When writing Swingletree I came across InversifyJS, which enables us to use Dependency Injection in our TypeScript applications. The refactor-hammer was more than ready to be swung, as soon as I discovered that constructor injection is supported and almost everything is managed via annotations.

So.. how does it look like?

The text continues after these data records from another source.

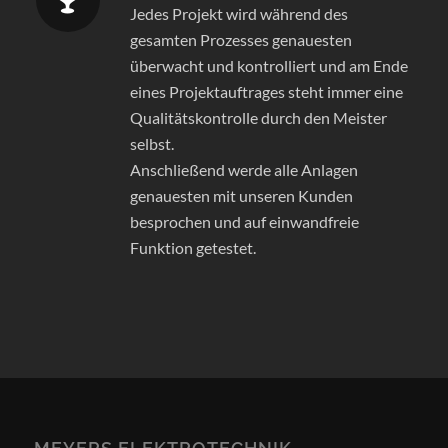
Jedes Projekt wird während des
gesamten Prozesses genauesten
überwacht und kontrolliert und am Ende
eines Projektauftrages steht immer eine
Qualitätskontrolle durch den Meister
selbst.
Anschließend werde alle Anlagen
genauesten mit unseren Kunden
besprochen und auf einwandfreie
Funktion getestet.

Let’s take a look at an injectable class supporting constructor injection:

// omitted other imports for clarity
import { injectable } from "inversify";
import { inject } from "inversify";

@injectable()
class GithubWebhook {
	constructor(
		@inject(EventBus) eventBus: EventBus,
		@inject(ConfigurationService) configService: ConfigurationService
	) {
		this.eventBus = eventBus;
		this.configService = configService;
	}
  
  // ...
}

Everything needs to be strapped together using an inversify container, which takes care of the dependency injections and class instantiation:

import "reflect-metadata";

import { Container } from "inversify";

import { ConfigurationService } from "../configuration";
import EventBus from "../event-bus";
import GithubWebhook from "../github/github-webhook";


const container = new Container();

container.bind<EventBus>(EventBus).toSelf().inSingletonScope();
container.bind<ConfigurationService>(ConfigurationService).toSelf().inSingletonScope();
container.bind<GithubWebhook>(GithubWebhook).toSelf().inSingletonScope();

export default container;

Keep in mind that classes only get instantiated when they are a dependency of an other class. You can manually require them by using this:

container.get<CommitStatusSender>(CommitStatusSender);

Inversify has some very good examples, if you want to get into the details.